As a side note, I've started reading the book "Give Peas a Chance" by Kate Samela, to address Ben's picky eating and desire to snack his way through life. Surprise, surprise - this book (as does all others) advises that we STOP letting him snack between scheduled meal/snack times, which is such an easy pattern to fall into. It also explains the importance of sitting down at a table, free of distractions, and all eating meals together. All information I have been told in the past but never paid much attention to. I have not finished it yet, but it's been so helpful already in helping me establish a good food schedule for Ben. Next up will be to help me identify ways to incorporate new foods (it advocates to always have a "safe" food - a food we know he is familiar with and likes - on the plate at each meal). It has a really great way to identify new foods he might try based on the flavors/textures of the foods he already enjoys.
And a piece of advice that my friend Callie has shared with me that her doctor told her: It's OUR job to offer them healthy, balanced meals - it's THEIR job to choose to eat it when they are ready.
So, with as much thought as I have been able to put into meal planning this past year, I'm now also going to really focus on making sure that what I'm making is toddler-friendly (or at a minimum, finding substitutions for Ben that will be acceptable while still offering him what we are eating).
Friday: I mentioned last week that we were having Lisa and Evan over for dinner. I've finally settled on a menu: cod with buerre blanc sauce, lemon quinoa w/ tomatoes, arugula salad, fresh bread and a berry crisp. (Ben can have most of this, but will probably opt for fish sticks instead of cod).
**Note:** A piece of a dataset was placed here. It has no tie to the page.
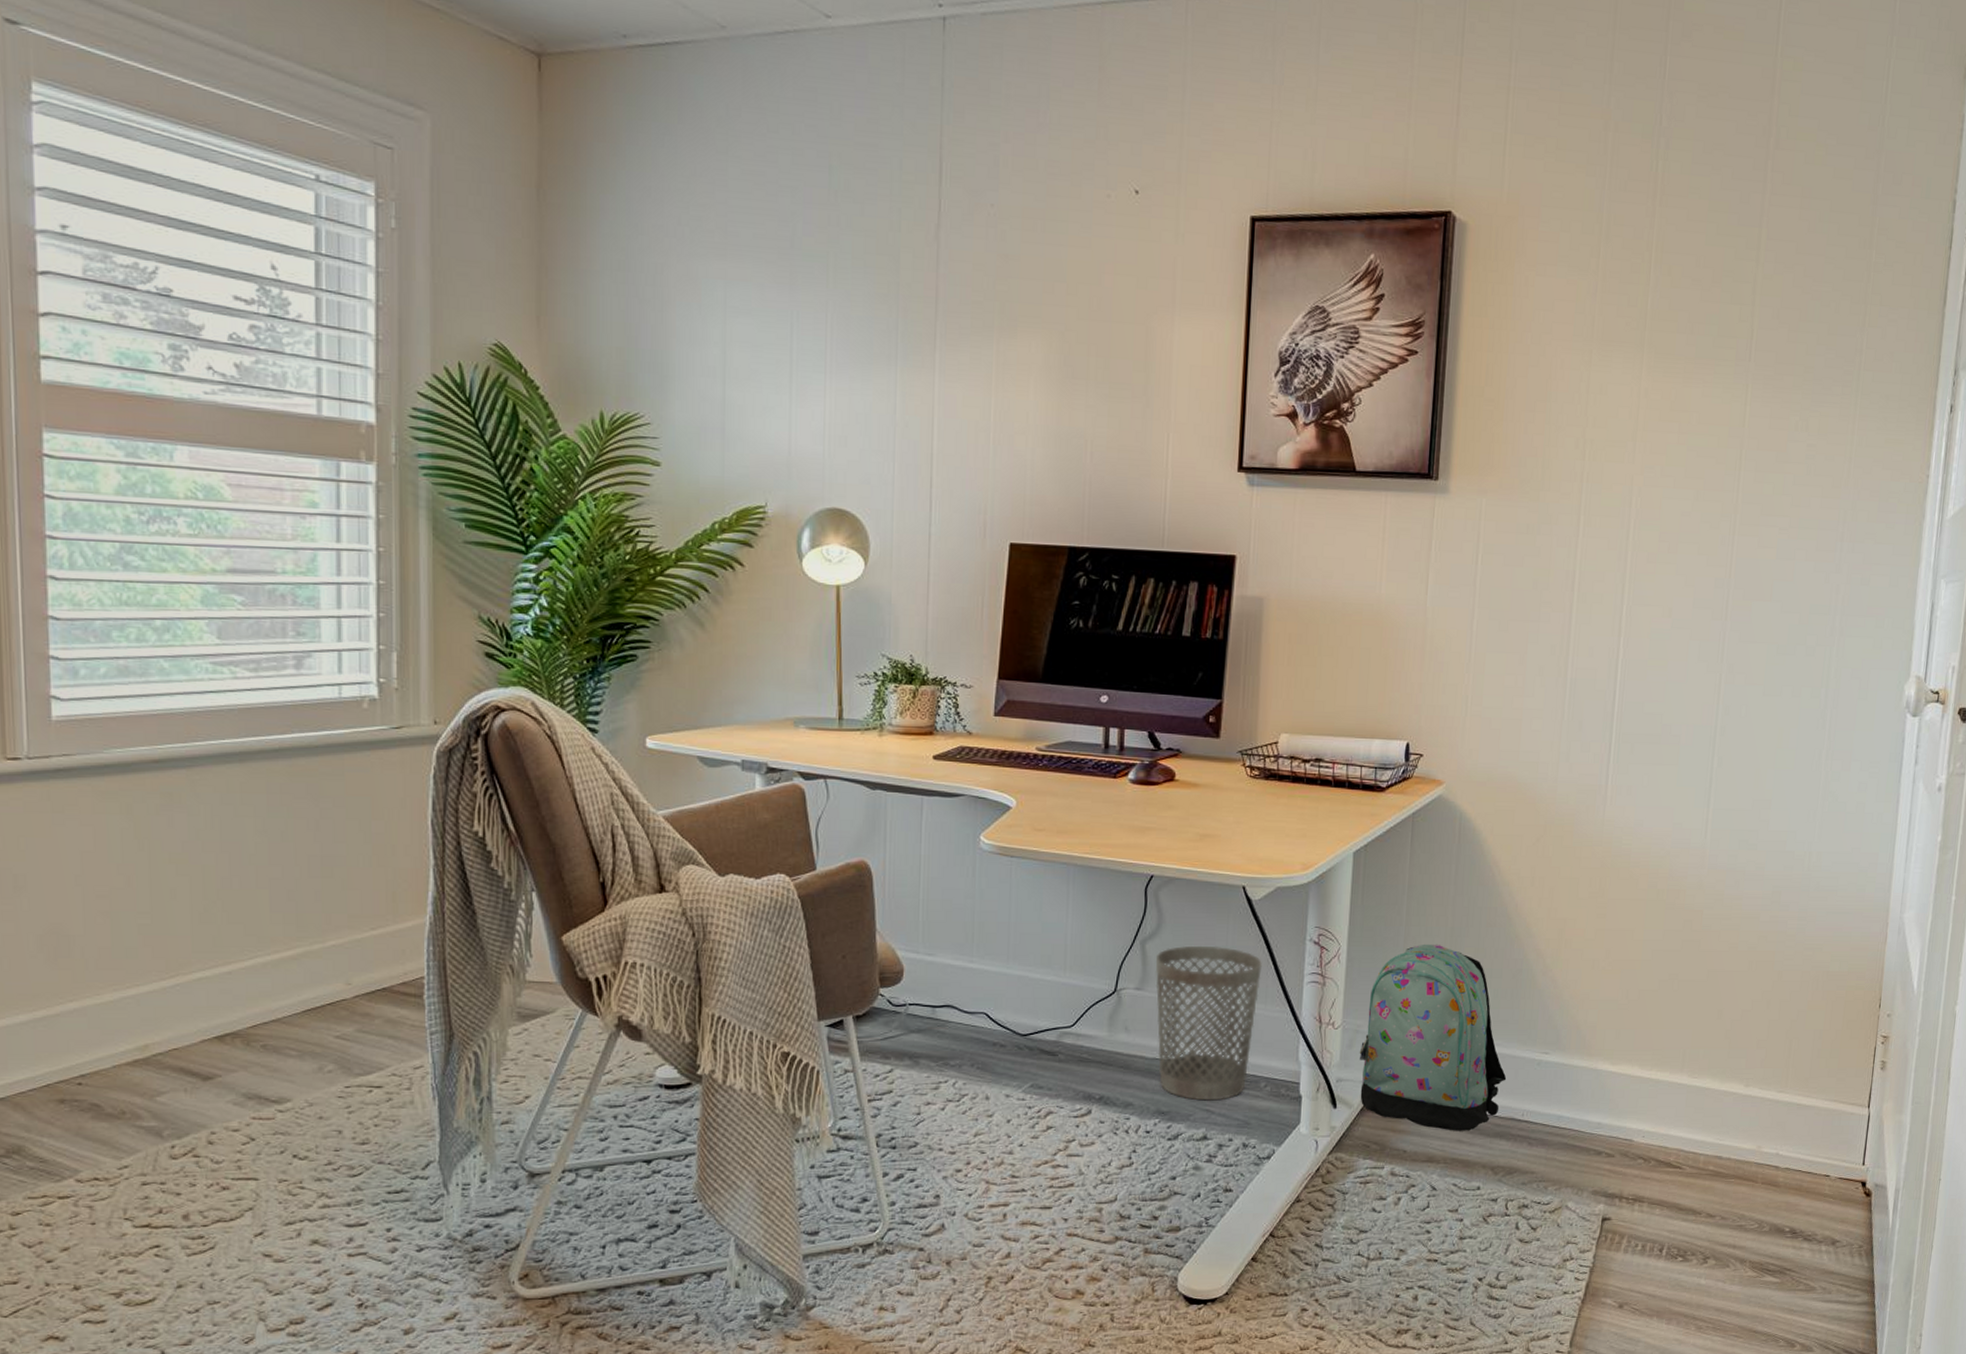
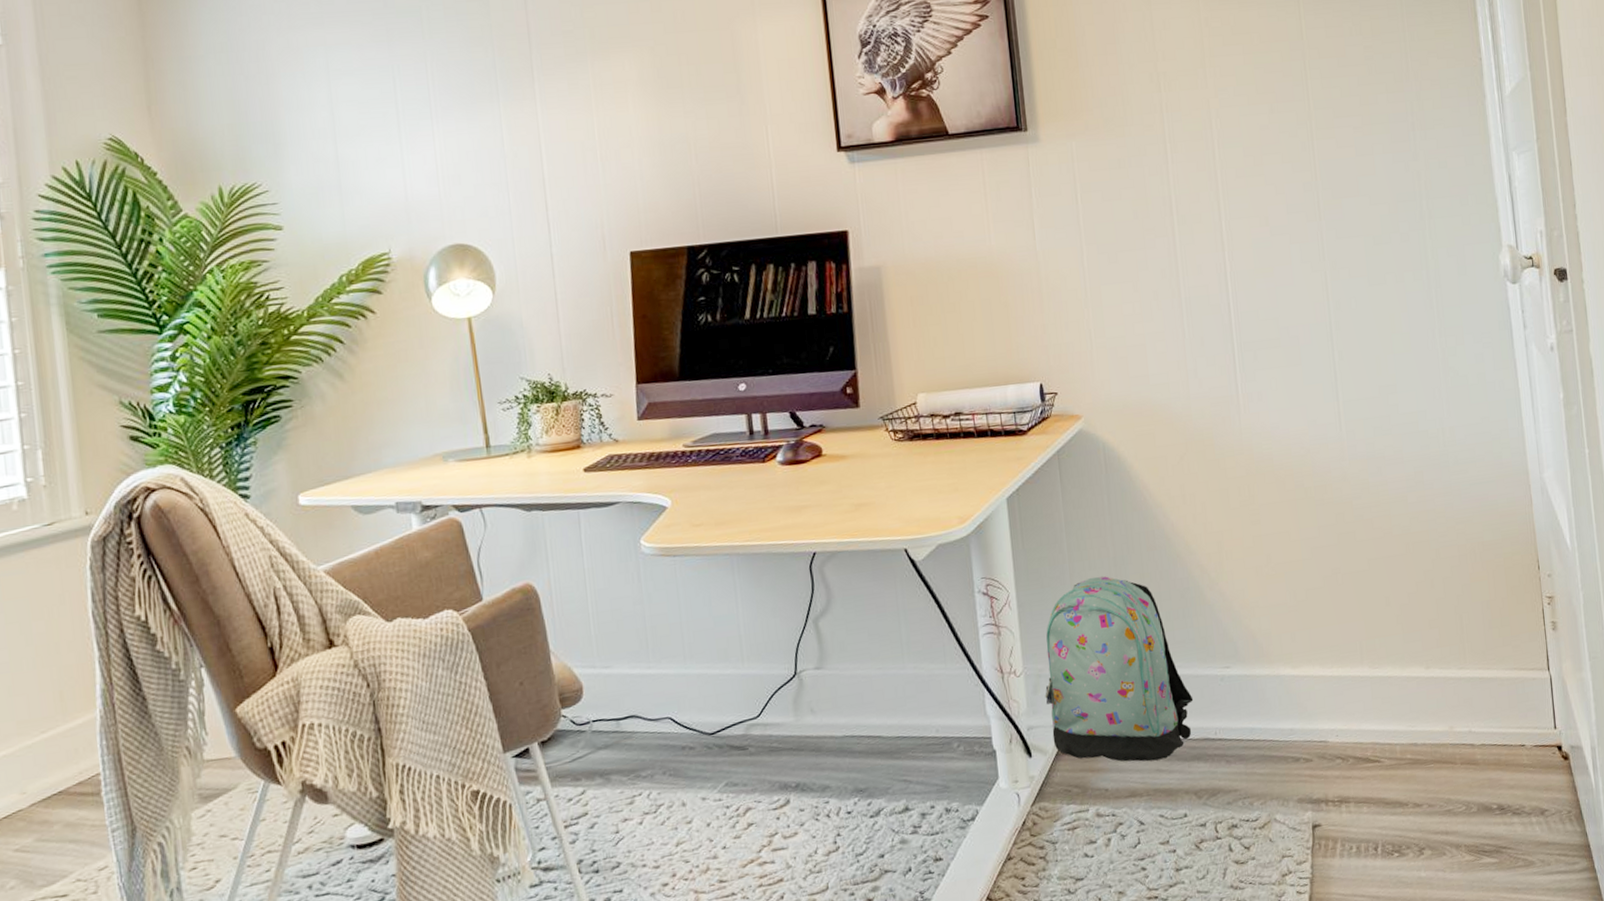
wastebasket: present [1155,945,1262,1101] -> none [830,612,939,772]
Saturday: Jambalaya (Chicken sausage and brown rice with chicken flavoring as a less spicy option for Ben).
Sunday: Roasted Red Pepper and Prosciutto Stuffed Chicken Breast. (Breaded chicken breast and sweet potato fries for Ben).
Monday: Pagliacci's Chop Chop Salad. (I'll probably "deconstruct" this salad for Ben (offering him salami, garbanzo beans, cheese) and pair it with a pita bread pizza).
Tuesday: Grilled herb chicken, rosemary carrots and sweet potato with butter and cinnamon.
Wednesday: Crock Pot Santa Fe Chicken over brown rice.
Crock Pot Santa Fe Chicken
24 oz (1 1/2) lbs chicken breast
14.4 oz can diced tomatoes with mild green chilies
15 oz can black beans
8 oz frozen corn
1/4 cup chopped fresh cilantro
14.4 oz can fat free chicken broth
3 scallions, chopped
1 tsp garlic powder
1 tsp onion powder
1 tsp cumin
1 tsp cayenne pepper (to taste)
salt to taste
Combine chicken broth, beans, corn, tomatoes, cilantro, scallions, garlic powder, onion powder, cumin, cayenne pepper and salt in the crock pot. Season chicken breast with salt and lay on top. Cook on low for 10 hours or on high for 6 hours. Half hour before serving, remove chicken and shred . Return chicken to slow cooker and stir in.Adjust salt and seasoning. Serve over rice
Thursday: Spaghetti squash and meatballs (with garlic toast for Ben).